ACME (currently implemented by Let's Encrypt) is a way to automatically (re)issue TLS certificates.

Most ACME clients are designed to run on the same machine as your TLS services. But if you have a lot of servers, there are two problems with that:

  • you either have to copy your account private key onto all of them, or register multiple accounts;
  • you don't have a nice monitoring dashboard & notifications!

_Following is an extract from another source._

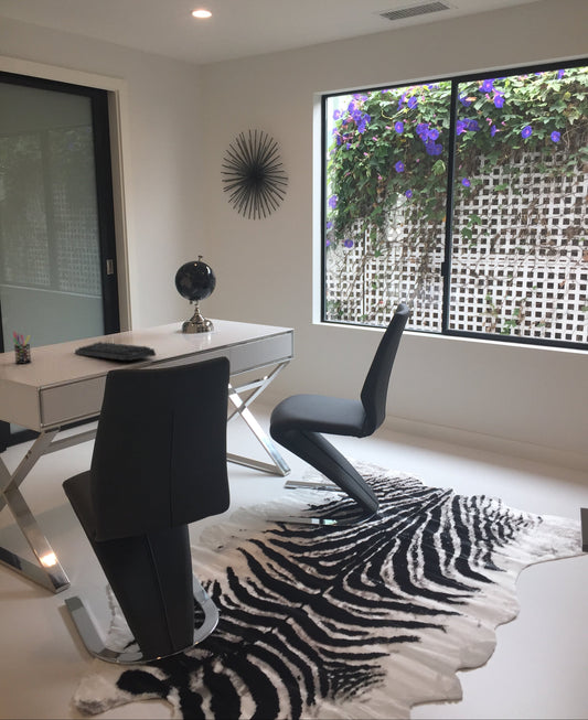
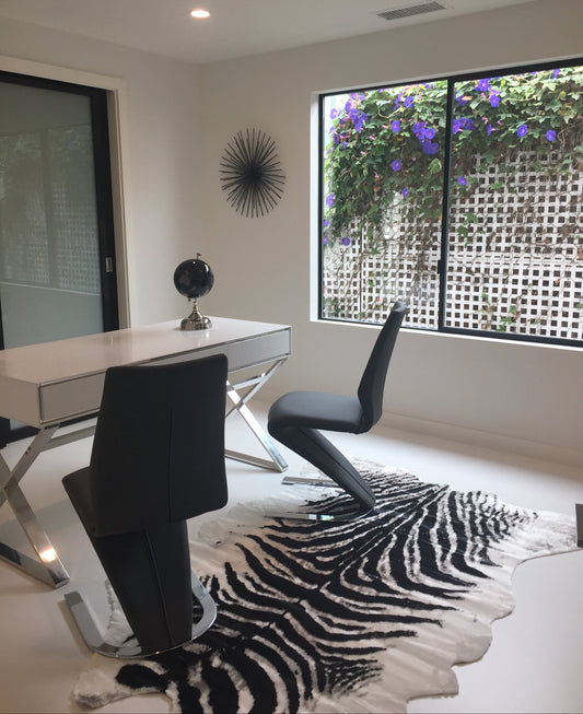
- pen holder [12,331,32,365]
- keyboard [74,341,157,362]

freshcerts solves both problems. It runs a server that exposes a much simpler API to your servers (they'll use a tiny shell script that's pretty much openssl | curl | tar) and a dashboard to your system administrators. Servers are monitored to ensure they actually use the certs issued for them. Email notifications are sent to the admins for all errors found by monitoring and for all issued certificates.

Installation

It's a typical Ruby app, so you'll need Bundler:

$ git clone https://github.com/myfreeweb/freshcerts.git
$ cd freshcerts
$ bundle install --path vendor/bundle
$ mkdir data

Use environment variables to configure the app. Read common.rb to see which variables are available. You probably should change the ACME endpoint (by default, Let's Encrypt staging is used, not production):

$ export ACME_ENDPOINT="https://acme-v01.api.letsencrypt.org/"
$ export ADMIN_EMAIL="[email protected]"

Generate a tokens key:

$ openssl ecparam -genkey -name prime256v1 -out data/tokens.key.pem

Generate and register an account key:

$ openssl genrsa -out data/account.key.pem 4096
$ chmod 0400 data/account.key.pem
$ bundle exec ./register-account-key

Run:

$ bundle exec rackup -p 9393

(or bundle exec puma ...)

In production, you'll want to configure your process manager to run it. Set RACK_ENV=production there in addition to the config variables (ACME_ENDPOINT, etc.)

Minimizing Memory Footprint

If you want to run freshcerts on e.g. a cheap VPS with low RAM:

  • by default, the monitoring worker runs in a thread inside of the app. You can run it separately with cron:
    • set SEPARATE_MONITORING=1 for the server process (puma/rackup);
    • put bundle exec ruby monitoring.rb into your crontab for every 10 minutes or so.
  • run the server process under soad! It will start the server on demand and shut it down when it's inactive. Don't set the time-until-stop to something ridiculously low like 1 second, because freshcerts keeps challenges in memory.

This way, memory will only be used when there are requests to the freshcerts server or when it's doing the monitoring.

Usage

For every domain:

Generate an auth token with bundle exec ./generate-token.

Configure the HTTP server to forward /.well-known/acme-challenge/* requests to the freshcerts server.

Configure cron to run the freshcerts-client script every day.

Args: domain, subject, ports (comma separated), reload command, auth token. Like this:

FRESHCERTS_HOST="https://certs.example.com:4333" freshcerts-client example.com /CN=example.com 443 "service nginx reload" "eyJ0eXAiOi..."

And figure out cert paths and file permissions :-)

Multi-domain certificates (SAN, Subject Alternative Name)

If you want to issue a certificate for multiple domains, there's a more advanced Ruby client, use it like that:

FRESHCERTS_HOST="https://certs.example.com:4333" FRESHCERTS_TOKEN="eyJ0eXAiOi..." freshcerts-multi-client example.com,www.example.com 443 && service nginx reload

If you can't use Ruby, you can modify the shell client to support multi-domain certificates. Set up openssl.cnf to read SAN from the environment, modify the client to read that config section (add e.g. -extensions san_env to the CSR generation command) and pass the domains via that variable. For the freshcerts part (first arg), use a comma-separated list of domains instead of just one domain. Do not use subjectAltName as a subject field, that's a special syntax supported by some CAs (not Let's Encrypt!) that will turn it into real SAN fields.

Contributing

Please feel free to submit pull requests!

By participating in this project you agree to follow the Contributor Code of Conduct.

The list of contributors is available on GitHub.

License

This is free and unencumbered software released into the public domain.